S’il est vrai que ses « Castors » sont une série essentielle, avec trente albums parus, il ne faut pas oublier que Mitacq fut aussi le dessinateur de quatre albums de Jacques Le Gall, de plusieurs belles histoires de l‘Oncle Paul, de récits complets, et de trois récits de Stany Derval. Et d’illustrations nombreuses, également, pour le scoutisme, entre autres, avec quelques calendriers de la FSC par exemple…
Mais c’est indubitablement dans sa série phare qu’il s’est le plus et le mieux investi. D’abord parce qu’il y a profité de scénaristes talentueux, Charlier bien évidemment, mais aussi Wasterlain et Stoquart, et lui-même. Ensuite parce qu’il a également profité, dans l’un ou l’autre album, de la collaboration graphique d’un des plus grands dessinateurs belges, René Follet.
Ensuite parce que le monde du scoutisme lui était connu. Jusqu’à suivre la réalité en transformant des éclaireurs en pionniers lorsque ces derniers, à l’instigation de Georges Morel, virent le jour en Belgique.
Mitacq fut scout, et je me souviens avoir vu dans une commune bruxelloise un coin de patrouille de son adolescence encore décoré de ses fresques…
Et même si, de nos jours, il est de mauvais ton d’user du mot « valeurs », le scoutisme a permis à des générations et des générations de jeunes d’en découvrir quelques-unes, de s’en inventer aussi… Des valeurs non dogmatiques, celles des mains tendues, celles de ce terme qu’on galvaude tellement aujourd’hui, « solidarité », celles de la parole donnée, celles de l’humilité, celles de l’engagement au jour le jour.
Un des derniers dessins qu’il réalisa fut un cadeau offert à une unité scoute dite « défavorisée » du bas de Saint-Gilles, à l’occasion de ses 75 ans d’existence.
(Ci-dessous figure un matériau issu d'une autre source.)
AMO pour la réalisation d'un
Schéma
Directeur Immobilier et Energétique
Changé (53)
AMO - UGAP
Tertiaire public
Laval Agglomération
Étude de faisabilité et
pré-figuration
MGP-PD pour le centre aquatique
Un cadeau, oui, d’un humanisme et d’une simplicité exemplaires !
Et c’est donc à cette part majeure chez Mitacq et dans son œuvre, celle du scoutisme, celle de « La Patrouille des Castors », que la galerie Champaka ouvre ses cimaises.
Ce sont quelque 80 planches originales que les visiteurs vont pouvoir admirer, de tout près. 80 planches qui proviennent des 20 premiers albums de cette série d’aventures adolescentes.
Et si, dans les premiers albums, on voit très bien l’influence (bénéfique) de Pierre Joubert, c’est un vrai bonheur des yeux que de voir Mitacq affirmer peu à peu sa personnalité, sans pour autant renier cet art du trait que fut celui de Joubert.
Cette exposition nous montre aussi des pièces rares, des essais en couleurs pour des couvertures d’albums.
C’est une exposition, certes… C’est aussi un hommage à un dessinateur humaniste… C’est enfin un voyage dans un univers, celui de l’adolescence, que peu de dessinateurs ont réussi aussi bien à restituer en récits et en images mêlés !
Jacques Schraûwen
Exposition dans la galerie Champaka (27, rue Ernest Allard – B-1000 Bruxelles – Tél : 32 2 514 91 52) jusqu’au 2 octobre 2021)
Mitacq, mon père, n’a jamais été scout. C’était interdit pendant la guerre. Il était au patro clandestin de farciennes, près de Charleroi. Par contre, il a été chef louveteau en tant que Baloo à St Alene, à Bruxelles, après la guerre. Il y a reçu son totem, toucan et le quali, bénévole. Cordialement, Béatrice Tacq
Merci pour ces précieuses informations. J’ai eu l’occasion de voir ses dessins dans un des locaux de Sainte-Alène.